Concerns about health
Sometimes health issues can precipitate a look at senior living as an alternative to staying put in one’s own home. Maybe a recent health episode has forced a decision about whether it’s safe to continue living at home. Or maybe it’s a long-standing health issue that’s become more difficult to manage over time. Or a combination of health issues.
One option is to consider home health care as a possible solution. It may include visits from health care professionals, home health aides, and/or homemaking services. This may work well for some people, but as health issues become more complicated to manage and the need for in-home support rises, home health care may begin to fall short. It can also get expensive as the number of hours of service purchased each week increases.
At a certain point, moving to an assisted living community makes more sense, both from a practical and financial perspective. That said, many people chose not to wait for health problems to escalate before deciding to move to assisted living. Making a proactive decision rather than waiting for a crisis allows more time to find the right senior living community and prepare to make the move.
Inactivity and lack of social connections
As we age, we may find ourselves becoming less active. Maybe that’s because health issues make it difficult to participate in activities we’ve enjoyed in the past. Or maybe the people we did things with aren’t around anymore and it’s difficult to find new friends with similar interests. Or transportation has become an issue, which means getting to activities is a problem.
Rather than accept things the way they are, many aging adults decide to move to a senior living community in order to become more active again. After all, senior living communities have a full slate of activities designed to appeal to residents with a variety of interests. There are lots of opportunities to meet new friends. And transportation isn’t an issue because most activities are run onsite, and transportation is often laid on by the senior living community for those that aren’t.
Seniors who don’t need the type of health care support available in assisted living may choose a community with independent living apartments. That way they can still access activity and social programs within the community.
Getting harder to maintain the home
As we get older, looking after a home can get harder. If we’re living in a house where we raised a family, we may be cleaning rooms we don’t use anymore. Home maintenance projects can begin to pile up, especially if sensory or mobility issues are preventing us from doing them ourselves – or making it less safe to do so. Looking after one’s own place can be particularly difficult for a senior who’s lost a spouse and is now responsible for work around the house that used to be shared by two people.
One solution is to enlist the help of family or pay for home repair and home cleaning services. Either that or downsize to a smaller property like a condo where there aren’t as many rooms to clean and some repairs are covered by condo maintenance fees.
Property maintenance is usually included in the cost of senior living as well. And homemaking services are often part of the package, too. The advantage is you don’t have to arrange them yourself.
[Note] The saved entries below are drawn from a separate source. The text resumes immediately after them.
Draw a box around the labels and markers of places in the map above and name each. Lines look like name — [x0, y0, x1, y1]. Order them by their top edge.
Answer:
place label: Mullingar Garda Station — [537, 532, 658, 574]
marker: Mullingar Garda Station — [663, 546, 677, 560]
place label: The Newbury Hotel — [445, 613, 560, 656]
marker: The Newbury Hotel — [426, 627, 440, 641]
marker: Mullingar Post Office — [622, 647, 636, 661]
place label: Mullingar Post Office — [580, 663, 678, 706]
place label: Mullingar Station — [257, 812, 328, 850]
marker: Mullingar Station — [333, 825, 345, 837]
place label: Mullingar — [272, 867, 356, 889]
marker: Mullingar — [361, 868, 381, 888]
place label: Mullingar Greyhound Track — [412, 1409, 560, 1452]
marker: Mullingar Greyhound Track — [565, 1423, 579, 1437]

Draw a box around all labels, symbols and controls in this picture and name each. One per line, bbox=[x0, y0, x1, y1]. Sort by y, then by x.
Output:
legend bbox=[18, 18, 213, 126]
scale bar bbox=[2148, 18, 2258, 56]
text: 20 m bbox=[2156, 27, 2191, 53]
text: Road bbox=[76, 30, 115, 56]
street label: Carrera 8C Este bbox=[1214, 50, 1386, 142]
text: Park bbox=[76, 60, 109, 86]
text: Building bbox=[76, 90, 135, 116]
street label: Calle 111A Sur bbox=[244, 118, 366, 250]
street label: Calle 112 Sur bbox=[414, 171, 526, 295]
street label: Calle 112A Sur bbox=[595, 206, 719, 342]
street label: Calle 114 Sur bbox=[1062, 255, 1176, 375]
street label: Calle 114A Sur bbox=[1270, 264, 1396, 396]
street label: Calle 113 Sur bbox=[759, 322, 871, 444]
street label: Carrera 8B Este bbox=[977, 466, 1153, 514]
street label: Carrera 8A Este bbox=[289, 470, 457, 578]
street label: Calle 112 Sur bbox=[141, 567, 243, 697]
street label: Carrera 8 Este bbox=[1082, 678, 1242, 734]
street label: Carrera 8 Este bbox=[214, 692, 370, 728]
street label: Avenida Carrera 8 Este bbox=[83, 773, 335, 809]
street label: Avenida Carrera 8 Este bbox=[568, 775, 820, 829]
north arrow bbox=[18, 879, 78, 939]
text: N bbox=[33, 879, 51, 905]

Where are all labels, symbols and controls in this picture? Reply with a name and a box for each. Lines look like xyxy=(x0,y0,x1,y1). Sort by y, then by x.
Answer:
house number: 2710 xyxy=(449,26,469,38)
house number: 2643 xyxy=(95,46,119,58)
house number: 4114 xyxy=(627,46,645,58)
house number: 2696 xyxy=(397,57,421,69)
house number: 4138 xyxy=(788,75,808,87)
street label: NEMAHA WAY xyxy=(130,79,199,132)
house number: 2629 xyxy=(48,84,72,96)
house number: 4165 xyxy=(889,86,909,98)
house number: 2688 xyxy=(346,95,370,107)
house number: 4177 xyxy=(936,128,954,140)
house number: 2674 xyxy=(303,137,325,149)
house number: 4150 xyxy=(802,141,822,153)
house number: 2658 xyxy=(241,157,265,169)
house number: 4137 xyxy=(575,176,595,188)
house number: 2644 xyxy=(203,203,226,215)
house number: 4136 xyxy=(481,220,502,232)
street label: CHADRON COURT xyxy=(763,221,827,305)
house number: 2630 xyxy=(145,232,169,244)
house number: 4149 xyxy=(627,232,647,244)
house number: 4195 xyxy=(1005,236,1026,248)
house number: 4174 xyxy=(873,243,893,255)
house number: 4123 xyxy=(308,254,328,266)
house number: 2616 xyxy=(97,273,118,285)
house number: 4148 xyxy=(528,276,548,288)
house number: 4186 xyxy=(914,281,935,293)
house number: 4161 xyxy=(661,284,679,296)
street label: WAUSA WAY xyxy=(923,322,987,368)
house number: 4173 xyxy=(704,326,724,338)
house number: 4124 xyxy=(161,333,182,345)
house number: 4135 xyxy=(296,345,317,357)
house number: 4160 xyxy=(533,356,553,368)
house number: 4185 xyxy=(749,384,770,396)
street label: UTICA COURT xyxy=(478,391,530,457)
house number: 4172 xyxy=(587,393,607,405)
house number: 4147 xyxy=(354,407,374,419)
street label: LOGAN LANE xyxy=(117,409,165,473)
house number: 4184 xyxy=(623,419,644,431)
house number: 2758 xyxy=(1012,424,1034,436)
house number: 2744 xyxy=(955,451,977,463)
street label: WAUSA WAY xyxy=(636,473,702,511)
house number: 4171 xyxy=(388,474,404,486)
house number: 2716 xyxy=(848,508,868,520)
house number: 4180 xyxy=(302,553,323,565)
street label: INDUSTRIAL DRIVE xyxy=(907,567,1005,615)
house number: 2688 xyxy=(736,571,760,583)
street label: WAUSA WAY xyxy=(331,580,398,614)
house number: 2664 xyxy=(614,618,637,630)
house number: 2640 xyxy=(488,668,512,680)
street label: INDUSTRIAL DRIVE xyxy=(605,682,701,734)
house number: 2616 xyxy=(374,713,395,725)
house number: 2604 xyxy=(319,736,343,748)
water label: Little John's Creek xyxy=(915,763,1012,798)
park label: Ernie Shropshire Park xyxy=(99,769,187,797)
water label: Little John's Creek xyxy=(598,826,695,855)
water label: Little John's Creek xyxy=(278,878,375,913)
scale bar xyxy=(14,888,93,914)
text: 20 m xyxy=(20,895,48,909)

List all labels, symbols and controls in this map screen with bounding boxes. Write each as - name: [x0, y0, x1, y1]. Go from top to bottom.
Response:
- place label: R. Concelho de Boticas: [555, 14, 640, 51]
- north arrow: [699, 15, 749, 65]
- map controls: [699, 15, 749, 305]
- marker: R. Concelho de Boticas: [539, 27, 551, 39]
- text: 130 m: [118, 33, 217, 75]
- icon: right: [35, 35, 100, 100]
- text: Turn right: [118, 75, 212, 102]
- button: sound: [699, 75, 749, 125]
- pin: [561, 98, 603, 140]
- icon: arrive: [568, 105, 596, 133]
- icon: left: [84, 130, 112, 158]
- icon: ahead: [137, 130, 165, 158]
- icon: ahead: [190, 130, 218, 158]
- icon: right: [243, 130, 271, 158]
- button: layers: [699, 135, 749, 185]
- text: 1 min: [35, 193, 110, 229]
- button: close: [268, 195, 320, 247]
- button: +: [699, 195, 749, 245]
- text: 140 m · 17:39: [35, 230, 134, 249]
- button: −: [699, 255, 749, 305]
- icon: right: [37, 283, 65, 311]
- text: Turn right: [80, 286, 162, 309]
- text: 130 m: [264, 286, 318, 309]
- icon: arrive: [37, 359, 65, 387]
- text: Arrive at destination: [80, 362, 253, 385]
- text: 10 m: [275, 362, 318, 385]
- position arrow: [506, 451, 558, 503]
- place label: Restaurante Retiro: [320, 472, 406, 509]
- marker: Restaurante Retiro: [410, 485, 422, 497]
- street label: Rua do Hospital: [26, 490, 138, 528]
It’s all done by the staff at the senior living community.
Meals have become a hassle
Preparing meals may seem like more of a chore than previously, especially if you’re cooking for one. And if you’ve lost your motivation to cook for yourself, you could be at risk of developing health issues associated with poor nutrition.
You may consider eating out more (which can get expensive) or taking advantage of a program like Meals on Wheels.
Or you could decide a move to a senior living community. Many senior living communities invest a lot in providing enjoyable dining options for their residents, recognizing just how important food is in everyone’s day-to-day life. If you choose to move to an independent living apartment, you may have the option of still doing some of your own cooking, taking advantage of the community’s dining facilities when the mood the strikes you. If you’re moving in to assisted living or memory care, chances are meals are provided.